This collection has been updated with games from 2021 to 2025-05. The number of games has approximately doubled, from 27 to 56 million games.
It’s available in the same formats as before, on my website (link on first post):
- JSON (one per line) of each game, unmodified from OGS
- SGF files (one per game), in .tar.gz files. There are two downloads – one organized by date, one by player. Bots are excluded from the player collection
- Uploaded games (0.7% of games) are excluded temporarily because I discovered a privacy concern, but they’ll be up eventually
I’ve made a best effort to fix any problems people mentioned to me the first time around. Weird names shouldn’t cause any bugs, and I think ranks in the SGFs should match the ones displayed on OGS now. (“[?]” rank will display as OGS’s best guess at the time)
Feel free to report (or fix) any problems over at GitHub - za3k/ogs: Crawl online-go.com and package up the results for the public , which includes the crawler and SGF converter code.
As before, I probably don’t have a lot of time to answer “how do I…” questions on what to do with the data once you have it. But I’ll keep an eye out if people spot any problems in the actual dataset (missing games, wrong ranks, that kind of stuff).
Everything is a bit more streamlined now, so hopefully I can keep things up to date more going forward.
Thanks to hexahedron, anoek, siimphh for help on this update!
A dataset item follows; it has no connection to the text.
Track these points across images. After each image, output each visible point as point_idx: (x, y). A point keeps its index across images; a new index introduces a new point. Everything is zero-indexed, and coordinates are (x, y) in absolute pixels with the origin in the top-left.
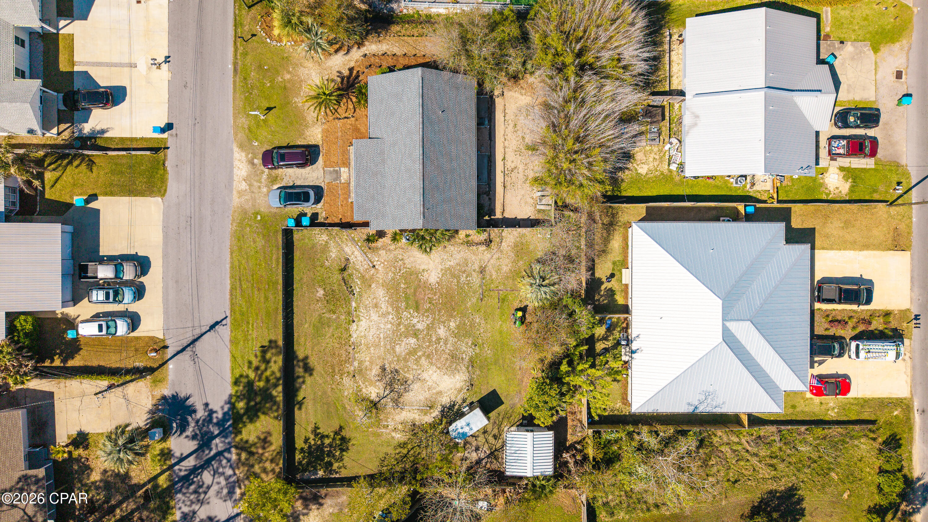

P.S. If a mod could update the top post with the updated year range that would be great (they apply to the za3k.com link but not the internet archive, which is still stuck in 2021 for now). Also copy+paste the github link I guess?
P.P.S. @anoek you or other OGS devs might find this list of interest – all of these database entries appeared to me to have some problem with them ogs/game-blacklist.txt at master · za3k/ogs · GitHub . The most common is a winner who isn’t one of the players.